TASK INSTRUCTIONS:
Continue the following notebook on gathering YouTube channel statistics with the YouTube API, starting right after its last sentence.

TEXT PASSAGE:

In [22]:
import pandas as pd
import numpy as np
from dateutil import parser
import isodate
import time

# Data visualization libraries
import matplotlib.pyplot as plt
import matplotlib.ticker as ticker
import seaborn as sns
sns.set(style="darkgrid", color_codes=True)

# Google API
from googleapiclient.discovery import build

In [23]:
# NLP libraries
import nltk
from nltk.corpus import stopwords
from nltk.tokenize import word_tokenize
nltk.download('stopwords')
nltk.download('punkt')

[nltk_data] Downloading package stopwords to
[nltk_data]     C:\Users\coron\AppData\Roaming\nltk_data...
[nltk_data]   Package stopwords is already up-to-date!
[nltk_data] Downloading package punkt to
[nltk_data]     C:\Users\coron\AppData\Roaming\nltk_data...
[nltk_data]   Package punkt is already up-to-date!


True

# 2. Data creation with Youtube API

I first created a project on Google Developers Console, then requested an authorization credential (API key). Afterwards, I enabled Youtube API for my application, so that I can send API requests to Youtube API services. Then, I went on Youtube and checked the channel ID of each of the channels that I would like to include in my research scope (using their URLs). Then I created the functions for getting the channel statistics via the API.

DATA EXCERPTS:
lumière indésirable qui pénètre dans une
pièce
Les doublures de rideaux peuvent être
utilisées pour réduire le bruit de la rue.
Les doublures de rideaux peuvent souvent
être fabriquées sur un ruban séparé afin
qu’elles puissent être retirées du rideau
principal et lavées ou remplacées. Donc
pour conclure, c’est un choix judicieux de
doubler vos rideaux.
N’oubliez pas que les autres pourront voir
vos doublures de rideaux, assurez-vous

RESPONSE BELOW:
In [24]:
api_key = 'AIzaSyAhAjl9v2pxr5M6i-HIIgXhM-sQmtj93E8' 

channel_ids = ['UCbCmjCuTUZos6Inko4u57UQ',]
#MR_BEAST=UCX6OQ3DkcsbYNE6H8uQQuVA
#PEWDIEPIE=UC-lHJZR3Gqxm24_Vd_AJ5Yw
#C0C0MELON=UCbCmjCuTUZos6Inko4u57UQ

youtube = build('youtube', 'v3', developerKey=api_key)

In [25]:
def get_channel_stats(youtube, channel_ids):
    """
    Get channel statistics: title, subscriber count, view count, video count, upload playlist
    Params:
    
    youtube: the build object from googleapiclient.discovery
    channels_ids: list of channel IDs
    
    Returns:
    Dataframe containing the channel statistics for all channels in the provided list: title, subscriber count, view count, video count, upload playlist
    
    """
    all_data = []
    request = youtube.channels().list(
                part='snippet,contentDetails,statistics',
                id=','.join(channel_ids))
    response = request.execute()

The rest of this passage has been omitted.